I like to use an example of scheduling system for rooms where you do not want to have two events scheduled in the same room at the same time. Note that to use exclusion constraints, you need to enable the btree_gist extension.

CREATE EXTENSION btree_gist;

CREATE TABLE public.reservations (
    pk SERIAL PRIMARY KEY,
    room_pk integer NOT NULL,
    starts_at timestamp without time zone NOT NULL,
    ends_at timestamp without time zone NOT NULL,
    EXCLUDE USING gist (room_pk WITH =, tsrange("starts_at", "ends_at", '[]') WITH &&)
);

ALTER TABLE ONLY public.reservations
    ADD CONSTRAINT comments_room_pk_fkey FOREIGN KEY (room_pk) REFERENCES public.room(pk);

Let’s concentrate on line eight.
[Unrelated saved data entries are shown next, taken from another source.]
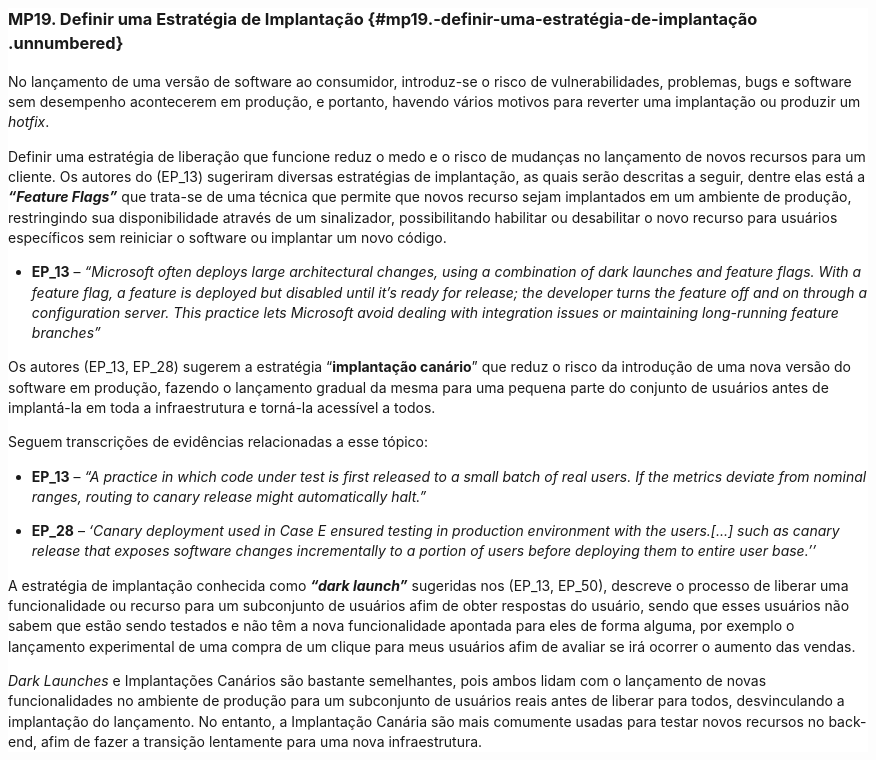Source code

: ### MP19. Definir uma Estratégia de Implantação {#mp19.-definir-uma-estratégia-de-implantação .unnumbered}

No lançamento de uma versão de software ao consumidor, introduz-se o
risco de vulnerabilidades, problemas, bugs e software sem desempenho
acontecerem em produção, e portanto, havendo vários motivos para
reverter uma implantação ou produzir um *hotfix*.

Definir uma estratégia de liberação que funcione reduz o medo e o risco
de mudanças no lançamento de novos recursos para um cliente. Os autores
do (EP\_13) sugeriram diversas estratégias de implantação, as quais
serão descritas a seguir, dentre elas está a ***“Feature Flags”*** que
trata-se de uma técnica que permite que novos recurso sejam implantados
em um ambiente de produção, restringindo sua disponibilidade através de
um sinalizador, possibilitando habilitar ou desabilitar o novo recurso
para usuários específicos sem reiniciar o software ou implantar um novo
código.

-   **EP\_13** – *“Microsoft often deploys large architectural changes,
    using a combination of dark launches and feature flags. With a
    feature flag, a feature is deployed but disabled until it’s ready
    for release; the developer turns the feature off and on through a
    configuration server. This practice lets Microsoft avoid dealing
    with integration issues or maintaining long-running feature
    branches”*

Os autores (EP\_13, EP\_28) sugerem a estratégia “**implantação
canário**” que reduz o risco da introdução de uma nova versão do
software em produção, fazendo o lançamento gradual da mesma para uma
pequena parte do conjunto de usuários antes de implantá-la em toda a
infraestrutura e torná-la acessível a todos.

Seguem transcrições de evidências relacionadas a esse tópico:

-   **EP\_13** – *“A practice in which code under test is first released
    to a small batch of real users. If the metrics deviate from nominal
    ranges, routing to canary release might automatically halt.”*

-   **EP\_28** – *‘Canary deployment used in Case E ensured testing in
    production environment with the users.[...] such as canary release
    that exposes software changes incrementally to a portion of users
    before deploying them to entire user base.’’*

A estratégia de implantação conhecida como ***“dark launch”*** sugeridas
nos (EP\_13, EP\_50), descreve o processo de liberar uma funcionalidade
ou recurso para um subconjunto de usuários afim de obter respostas do
usuário, sendo que esses usuários não sabem que estão sendo testados e
não têm a nova funcionalidade apontada para eles de forma alguma, por
exemplo o lançamento experimental de uma compra de um clique para meus
usuários afim de avaliar se irá ocorrer o aumento das vendas.

*Dark Launches* e Implantações Canários são bastante semelhantes, pois
ambos lidam com o lançamento de novas funcionalidades no ambiente de
produção para um subconjunto de usuários reais antes de liberar para
todos, desvinculando a implantação do lançamento. No entanto, a
Implantação Canária são mais comumente usadas para testar novos recursos
no back-end, afim de fazer a transição lentamente para uma nova
infraestrutura.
Innermost function tsrange(starts_at, ends_at, '[]') creates an inclusive timestamp range from starts_at to ends_at, and WITH && means compare the range to existing values with && from range operators. room_pk WITH = means compare room_pk with equality.

Behind the scenes, Postgres creates an index to monitor this constraint:

Indexes:
    "reservations_pkey" PRIMARY KEY, btree (pk)
    "reservations_room_pk_tsrange_excl" EXCLUDE USING gist
        (room_pk WITH =, tsrange(starts_at, ends_at, '[]'::text) WITH &&)

Check constraints

A check constraint evaluates arbitrary boolean expression and either lets you insert the data or raises an exception. A simple example of check constraint is as follows:

CREATE TABLE public.reservations (
    pk SERIAL PRIMARY KEY,
    room_pk integer NOT NULL,
    starts_at timestamp without time zone NOT NULL,
    ends_at timestamp without time zone NOT NULL,
    CONSTRAINT starts_at_earlier_than_ends_at CHECK ((starts_at < ends_at))
);

ALTER TABLE ONLY public.reservations
    ADD CONSTRAINT comments_room_pk_fkey FOREIGN KEY (room_pk) REFERENCES public.room(pk);

Check constraints cannot execute subqueries or reference another table, but it can also enforce domain rules. Be aware that an expensive boolean expression in a check constraint will result in an expensive INSERT or UPDATE operation.

Wrap up

Personally, I like to introduce multiple database constraints in the early stages of database design. One reason is that it minimizes the possiblity of having incorrect data in the database. Secondly, it also is easier to relax tighter rules than to introduce a new rule when your database is already used in a production system.